WHAT THE TASK ASKS
Begin at the line below that holds "margin-left: 20px ->" and end at the line that holds "font-weight: normal ->", transcribing each line exactly and skipping any picture.
[Opening SOURCE MATERIAL section]
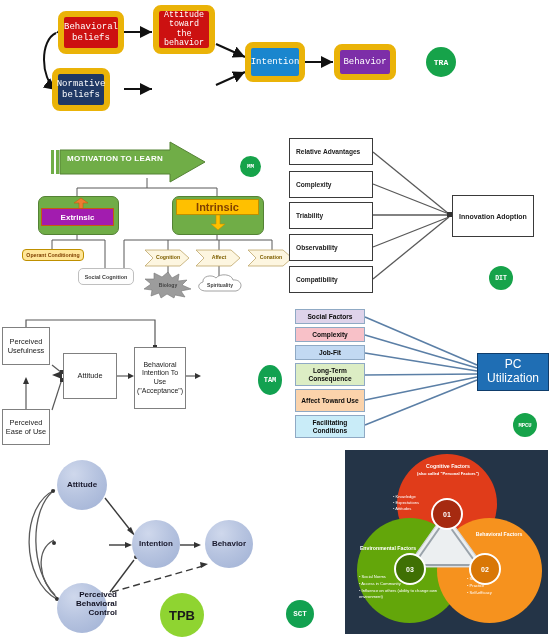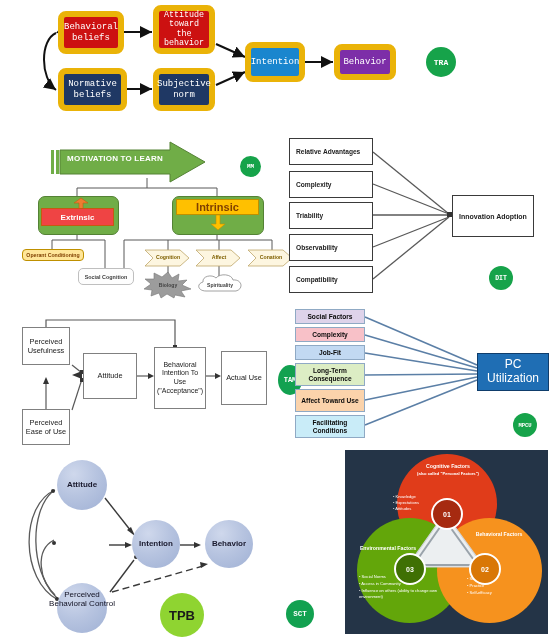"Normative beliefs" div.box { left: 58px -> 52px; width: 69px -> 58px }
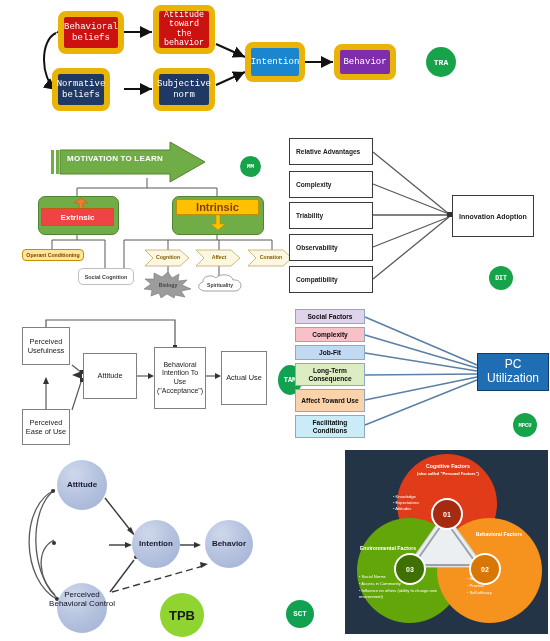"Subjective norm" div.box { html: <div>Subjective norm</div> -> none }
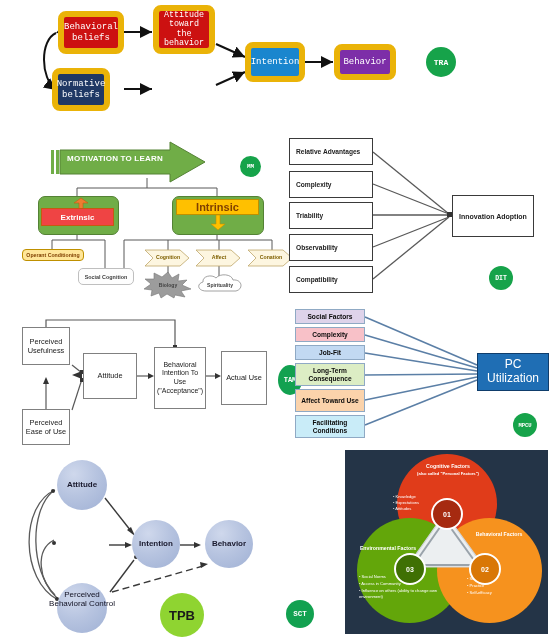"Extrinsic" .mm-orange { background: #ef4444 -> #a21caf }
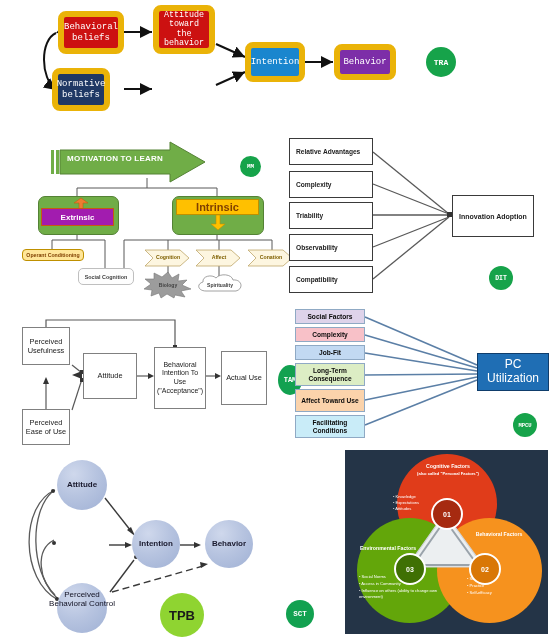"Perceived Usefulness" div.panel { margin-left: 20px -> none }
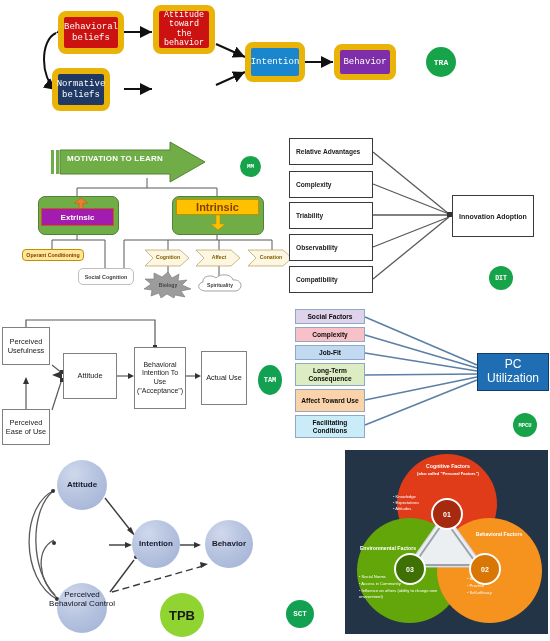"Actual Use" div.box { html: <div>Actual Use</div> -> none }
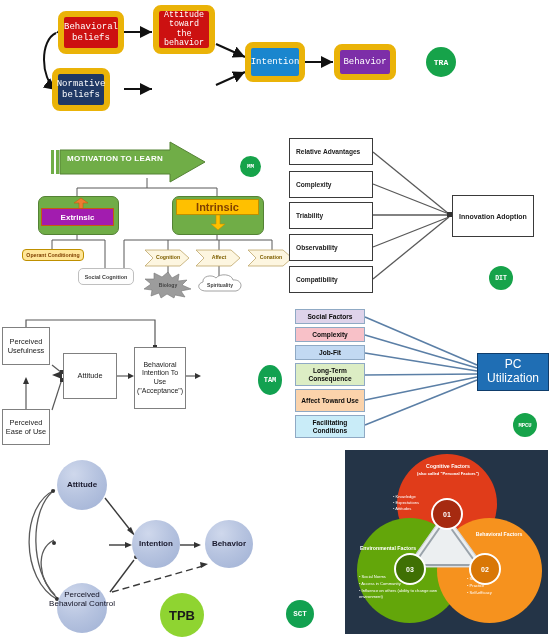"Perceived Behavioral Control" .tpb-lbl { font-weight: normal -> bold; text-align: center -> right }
[Closing SOURCE MATERIAL section]
[Opening SOURCE MATERIAL section]
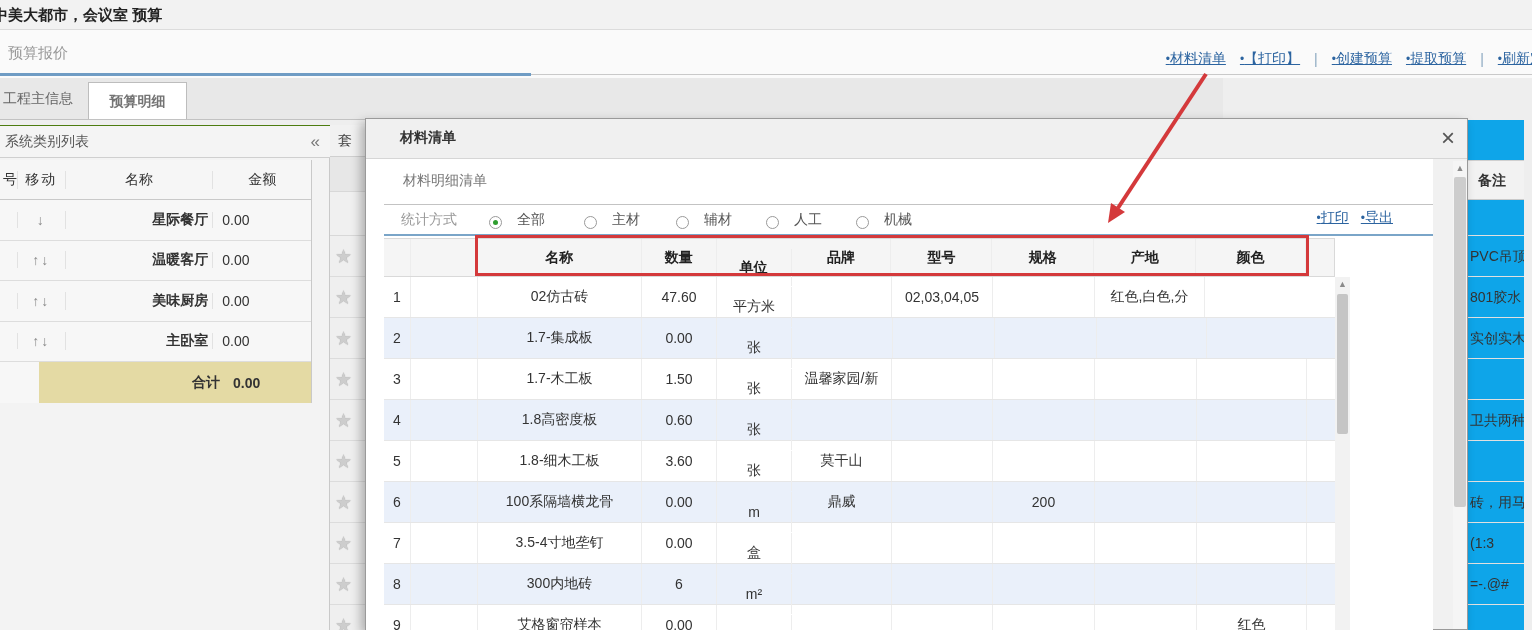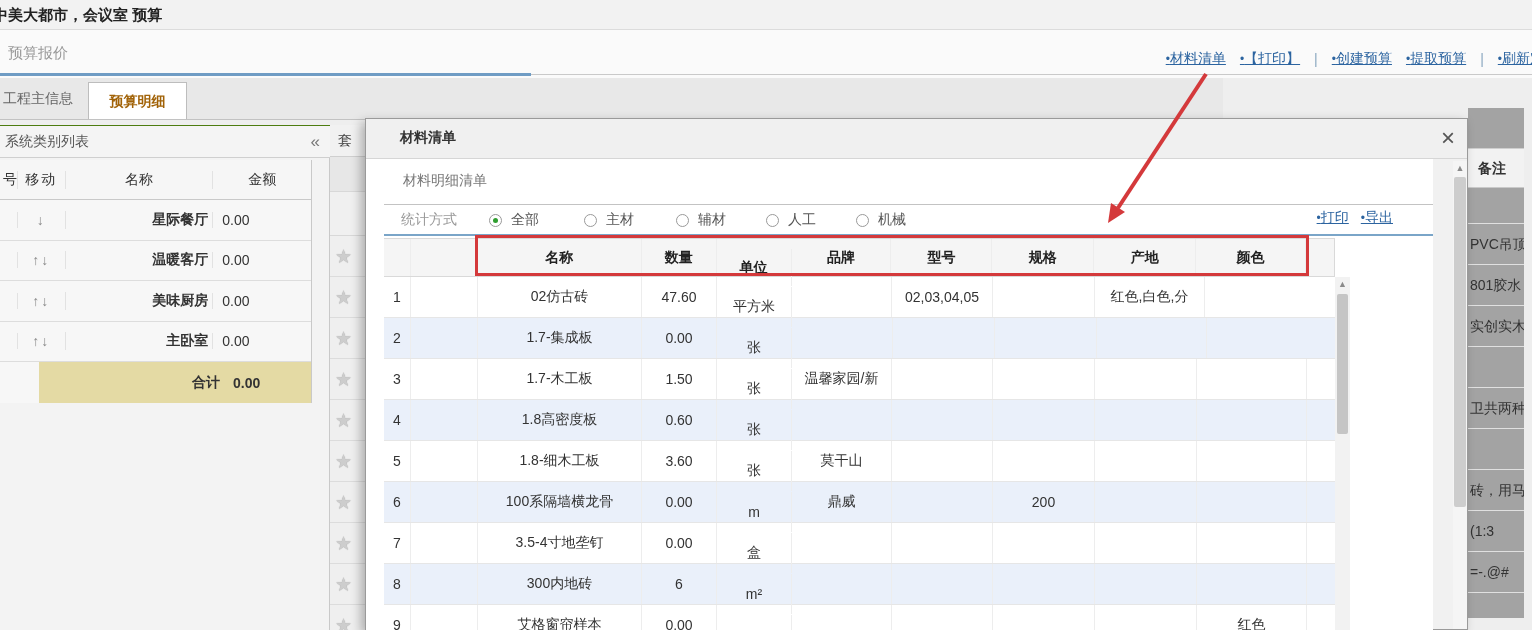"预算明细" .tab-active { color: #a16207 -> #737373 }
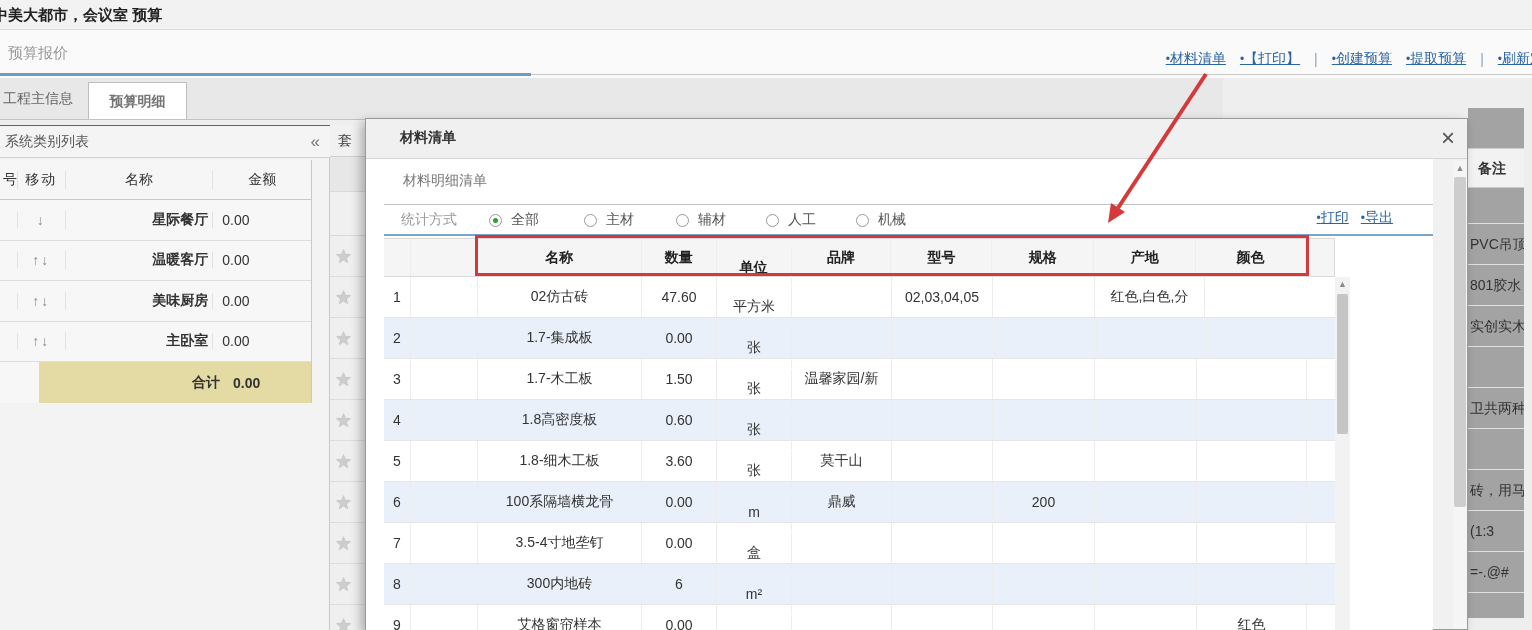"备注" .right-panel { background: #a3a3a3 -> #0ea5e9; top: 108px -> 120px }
[Closing SOURCE MATERIAL section]
SOLUTION BELOW
"Perceived Usefulness" div.panel { margin-left: 20px -> none }
"Actual Use" div.box { html: <div>Actual Use</div> -> none }
"Perceived Behavioral Control" .tpb-lbl { font-weight: normal -> bold; text-align: center -> right }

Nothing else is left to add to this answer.